* Begin Passage provided *

Fact: Hes not a all-star level PG imo

F/F Ty Lawson will make an all rookie NBA team


----------



## HB (May 1, 2004)

Fiction I think Jennings, Curry, Flynn, Rubio will all battle for those two pg spots.

F/F Harangody gets taken in the first round


----------



## o.iatlhawksfan (Mar 3, 2006)

Fiction To much of a reach, some think he'll go undrafted


F/F Ricky Rubio will be a starting PG from day 1


----------



## bball2223 (Jul 21, 2006)

HB said:


> F/F Harangody gets taken in the first round


Harangody is coming back to Notre Dame. 




o.iatlhawksfan said:


> F/F Ricky Rubio will be a starting PG from day 1


Fact. Especially if he ends up in Memphis, OKC, or Sacto. 



F/F Ty Lawson is the next PG selected after Rubio


----------



## SheriffKilla (Jan 1, 2004)

Fiction 
Its gonna be Jennings or Flynn (curry if you count him a PG)

F/F:
Griffin, Harden, Thabeet, Rubio will be the first 4 players taken(not necessirily in that order)


----------



## bball2223 (Jul 21, 2006)

Fact. Only played I could see sneaking in that group is maybe Brandon Jennings if Sacramento takes him. 



F/F Someone drafted outside the first 5 picks will win the ROY


----------



## croco (Feb 14, 2005)

Fiction because Griffin is almost a lock.

F/F: Jrue Holiday is going to be an All-Star ten years from now.


----------



## Vermillion (Mar 23, 2004)

* End Passage provided *
* Begin Recorded data *

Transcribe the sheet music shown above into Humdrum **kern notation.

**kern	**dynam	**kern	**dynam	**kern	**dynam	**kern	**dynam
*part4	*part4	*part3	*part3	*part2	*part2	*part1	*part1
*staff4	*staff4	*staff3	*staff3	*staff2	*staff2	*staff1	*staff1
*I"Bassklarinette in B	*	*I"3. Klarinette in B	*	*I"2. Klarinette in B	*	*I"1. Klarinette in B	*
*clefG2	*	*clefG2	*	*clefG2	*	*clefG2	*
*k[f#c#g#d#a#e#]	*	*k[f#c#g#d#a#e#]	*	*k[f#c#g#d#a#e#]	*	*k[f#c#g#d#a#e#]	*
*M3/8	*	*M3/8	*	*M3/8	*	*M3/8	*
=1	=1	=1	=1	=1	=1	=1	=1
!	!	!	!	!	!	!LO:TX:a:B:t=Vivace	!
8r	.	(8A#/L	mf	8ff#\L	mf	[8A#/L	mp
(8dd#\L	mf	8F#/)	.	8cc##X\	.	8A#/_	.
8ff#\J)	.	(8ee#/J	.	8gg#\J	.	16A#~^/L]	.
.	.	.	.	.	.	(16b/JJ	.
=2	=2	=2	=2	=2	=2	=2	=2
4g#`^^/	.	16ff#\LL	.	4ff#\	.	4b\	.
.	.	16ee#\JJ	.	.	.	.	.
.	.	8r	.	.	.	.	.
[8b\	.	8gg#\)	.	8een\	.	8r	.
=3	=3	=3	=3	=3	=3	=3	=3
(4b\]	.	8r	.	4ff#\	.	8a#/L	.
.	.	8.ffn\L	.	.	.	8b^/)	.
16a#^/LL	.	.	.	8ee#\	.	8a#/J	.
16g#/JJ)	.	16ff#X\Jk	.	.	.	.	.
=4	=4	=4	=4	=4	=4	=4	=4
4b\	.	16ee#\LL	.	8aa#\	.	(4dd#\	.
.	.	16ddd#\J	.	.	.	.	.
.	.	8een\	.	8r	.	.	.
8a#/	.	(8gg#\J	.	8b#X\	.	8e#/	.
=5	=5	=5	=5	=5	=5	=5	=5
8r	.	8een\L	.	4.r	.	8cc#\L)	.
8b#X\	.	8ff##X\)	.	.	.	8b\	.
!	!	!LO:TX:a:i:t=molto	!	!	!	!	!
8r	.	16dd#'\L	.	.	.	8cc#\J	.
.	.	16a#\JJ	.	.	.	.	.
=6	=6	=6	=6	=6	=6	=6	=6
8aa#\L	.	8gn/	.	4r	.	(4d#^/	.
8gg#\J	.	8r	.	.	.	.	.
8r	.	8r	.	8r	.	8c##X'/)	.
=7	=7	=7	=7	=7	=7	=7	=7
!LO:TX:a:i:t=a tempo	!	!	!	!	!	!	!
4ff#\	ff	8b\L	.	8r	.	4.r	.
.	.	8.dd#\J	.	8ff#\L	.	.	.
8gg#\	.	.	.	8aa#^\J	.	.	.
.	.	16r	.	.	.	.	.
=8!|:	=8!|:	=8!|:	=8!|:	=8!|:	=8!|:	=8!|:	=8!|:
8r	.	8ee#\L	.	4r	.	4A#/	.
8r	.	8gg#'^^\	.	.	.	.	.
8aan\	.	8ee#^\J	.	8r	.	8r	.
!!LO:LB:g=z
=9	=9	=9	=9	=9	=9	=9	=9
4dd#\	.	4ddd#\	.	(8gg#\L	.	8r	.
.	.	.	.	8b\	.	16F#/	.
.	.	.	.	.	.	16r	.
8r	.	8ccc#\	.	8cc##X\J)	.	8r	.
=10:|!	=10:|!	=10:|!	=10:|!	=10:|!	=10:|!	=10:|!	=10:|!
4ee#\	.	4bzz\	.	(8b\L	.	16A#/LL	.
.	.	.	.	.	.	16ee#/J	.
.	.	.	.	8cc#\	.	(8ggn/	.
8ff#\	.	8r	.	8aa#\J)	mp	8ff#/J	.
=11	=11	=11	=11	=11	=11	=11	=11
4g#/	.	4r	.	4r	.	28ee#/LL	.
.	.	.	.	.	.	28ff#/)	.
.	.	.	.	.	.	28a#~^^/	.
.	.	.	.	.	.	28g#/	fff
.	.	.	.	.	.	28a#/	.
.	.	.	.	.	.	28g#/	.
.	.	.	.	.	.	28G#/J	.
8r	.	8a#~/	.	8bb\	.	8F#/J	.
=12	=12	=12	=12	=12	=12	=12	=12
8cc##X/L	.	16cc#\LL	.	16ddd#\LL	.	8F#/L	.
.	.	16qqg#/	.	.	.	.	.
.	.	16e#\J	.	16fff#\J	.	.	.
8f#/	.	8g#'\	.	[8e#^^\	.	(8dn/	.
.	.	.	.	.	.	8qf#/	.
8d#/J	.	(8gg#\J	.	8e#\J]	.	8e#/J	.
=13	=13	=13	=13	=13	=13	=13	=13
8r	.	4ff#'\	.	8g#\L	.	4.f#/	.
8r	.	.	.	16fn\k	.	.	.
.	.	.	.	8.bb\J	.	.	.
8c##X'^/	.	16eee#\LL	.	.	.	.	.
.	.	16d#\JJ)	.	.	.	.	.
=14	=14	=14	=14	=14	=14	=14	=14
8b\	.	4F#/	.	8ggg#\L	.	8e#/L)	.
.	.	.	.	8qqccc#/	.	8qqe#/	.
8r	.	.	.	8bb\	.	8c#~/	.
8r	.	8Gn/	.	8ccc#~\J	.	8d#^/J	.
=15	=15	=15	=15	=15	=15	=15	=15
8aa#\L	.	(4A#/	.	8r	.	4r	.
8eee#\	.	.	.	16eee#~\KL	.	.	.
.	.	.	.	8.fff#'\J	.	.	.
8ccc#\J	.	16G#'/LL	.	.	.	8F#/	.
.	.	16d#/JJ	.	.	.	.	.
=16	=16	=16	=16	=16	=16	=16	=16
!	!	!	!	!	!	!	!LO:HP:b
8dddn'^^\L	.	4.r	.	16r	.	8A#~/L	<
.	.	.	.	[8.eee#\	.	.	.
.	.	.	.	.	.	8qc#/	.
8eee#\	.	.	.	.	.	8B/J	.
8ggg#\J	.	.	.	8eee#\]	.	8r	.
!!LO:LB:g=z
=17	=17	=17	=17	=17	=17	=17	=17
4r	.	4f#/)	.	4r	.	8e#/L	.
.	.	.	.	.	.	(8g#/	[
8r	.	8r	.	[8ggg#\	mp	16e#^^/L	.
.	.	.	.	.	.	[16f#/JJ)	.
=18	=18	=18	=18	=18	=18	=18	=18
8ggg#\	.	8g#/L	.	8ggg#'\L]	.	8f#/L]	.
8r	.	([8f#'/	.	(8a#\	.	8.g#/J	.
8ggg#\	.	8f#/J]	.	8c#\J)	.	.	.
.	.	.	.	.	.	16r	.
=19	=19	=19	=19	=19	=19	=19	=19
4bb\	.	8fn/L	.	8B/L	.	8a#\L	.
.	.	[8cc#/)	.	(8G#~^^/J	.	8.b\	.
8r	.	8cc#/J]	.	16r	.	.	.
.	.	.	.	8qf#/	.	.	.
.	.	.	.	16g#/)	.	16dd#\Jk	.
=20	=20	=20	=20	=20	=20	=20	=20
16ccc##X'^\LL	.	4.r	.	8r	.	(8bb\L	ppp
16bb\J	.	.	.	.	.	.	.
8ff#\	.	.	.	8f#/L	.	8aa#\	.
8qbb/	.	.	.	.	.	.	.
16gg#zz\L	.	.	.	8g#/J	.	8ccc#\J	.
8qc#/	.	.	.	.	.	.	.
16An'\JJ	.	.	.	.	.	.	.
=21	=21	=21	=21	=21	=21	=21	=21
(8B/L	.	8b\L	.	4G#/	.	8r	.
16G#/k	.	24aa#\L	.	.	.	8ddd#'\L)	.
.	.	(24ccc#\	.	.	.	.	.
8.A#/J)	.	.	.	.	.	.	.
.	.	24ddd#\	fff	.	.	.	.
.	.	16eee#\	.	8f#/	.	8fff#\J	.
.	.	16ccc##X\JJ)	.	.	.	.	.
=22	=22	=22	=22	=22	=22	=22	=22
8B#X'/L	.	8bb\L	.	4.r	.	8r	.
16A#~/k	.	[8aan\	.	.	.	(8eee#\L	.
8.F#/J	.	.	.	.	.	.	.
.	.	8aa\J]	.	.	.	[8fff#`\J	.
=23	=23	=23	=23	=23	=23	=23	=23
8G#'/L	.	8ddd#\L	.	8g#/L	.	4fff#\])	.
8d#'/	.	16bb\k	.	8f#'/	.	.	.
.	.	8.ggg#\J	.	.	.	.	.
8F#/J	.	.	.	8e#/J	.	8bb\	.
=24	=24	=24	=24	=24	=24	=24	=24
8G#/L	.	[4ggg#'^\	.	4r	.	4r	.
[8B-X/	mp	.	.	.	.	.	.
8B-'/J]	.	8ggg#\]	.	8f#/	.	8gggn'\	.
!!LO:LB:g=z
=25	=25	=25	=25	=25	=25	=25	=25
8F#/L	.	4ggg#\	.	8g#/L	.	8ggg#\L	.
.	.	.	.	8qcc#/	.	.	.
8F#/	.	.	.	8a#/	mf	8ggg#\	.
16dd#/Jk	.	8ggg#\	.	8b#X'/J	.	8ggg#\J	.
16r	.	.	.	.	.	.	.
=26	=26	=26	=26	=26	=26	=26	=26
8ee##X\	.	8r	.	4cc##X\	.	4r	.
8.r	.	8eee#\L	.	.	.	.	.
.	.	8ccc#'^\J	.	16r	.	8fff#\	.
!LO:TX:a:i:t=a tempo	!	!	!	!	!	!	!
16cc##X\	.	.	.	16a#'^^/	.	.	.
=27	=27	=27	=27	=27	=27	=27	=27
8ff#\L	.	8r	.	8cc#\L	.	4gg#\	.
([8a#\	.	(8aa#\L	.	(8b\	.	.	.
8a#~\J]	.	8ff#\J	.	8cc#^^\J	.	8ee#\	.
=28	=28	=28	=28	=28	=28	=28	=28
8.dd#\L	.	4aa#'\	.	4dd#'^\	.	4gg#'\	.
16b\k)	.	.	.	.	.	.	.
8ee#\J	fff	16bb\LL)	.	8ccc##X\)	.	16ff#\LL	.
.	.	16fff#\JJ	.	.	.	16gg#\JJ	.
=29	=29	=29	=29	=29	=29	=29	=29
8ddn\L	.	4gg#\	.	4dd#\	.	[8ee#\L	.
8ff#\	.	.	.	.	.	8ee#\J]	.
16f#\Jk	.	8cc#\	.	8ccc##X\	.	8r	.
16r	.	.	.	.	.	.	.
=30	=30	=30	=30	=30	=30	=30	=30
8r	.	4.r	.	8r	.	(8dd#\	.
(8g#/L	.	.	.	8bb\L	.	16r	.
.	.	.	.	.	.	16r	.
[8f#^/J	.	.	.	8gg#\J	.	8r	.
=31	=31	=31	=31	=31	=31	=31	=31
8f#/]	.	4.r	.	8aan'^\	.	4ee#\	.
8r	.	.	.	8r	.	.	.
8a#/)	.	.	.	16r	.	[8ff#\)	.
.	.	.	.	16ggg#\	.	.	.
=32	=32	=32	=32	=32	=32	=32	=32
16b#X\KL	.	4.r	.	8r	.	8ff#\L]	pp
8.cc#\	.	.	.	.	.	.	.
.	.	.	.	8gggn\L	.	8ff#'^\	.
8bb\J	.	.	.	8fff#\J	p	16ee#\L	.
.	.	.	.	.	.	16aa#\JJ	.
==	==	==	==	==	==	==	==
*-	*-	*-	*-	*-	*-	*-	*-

* End Recorded data *

Exercise directions -
Please answer these questions from the draft thread, one line each:
(a) Which school does bball2223 say Harangody is coming back to?
(b) Which four players does SheriffKilla expect to be the first taken?
(c) Which player does croco call almost a lock?
The data plays no part in this work.

Response to this task -
(a) Notre Dame
(b) Griffin, Harden, Thabeet and Rubio
(c) Griffin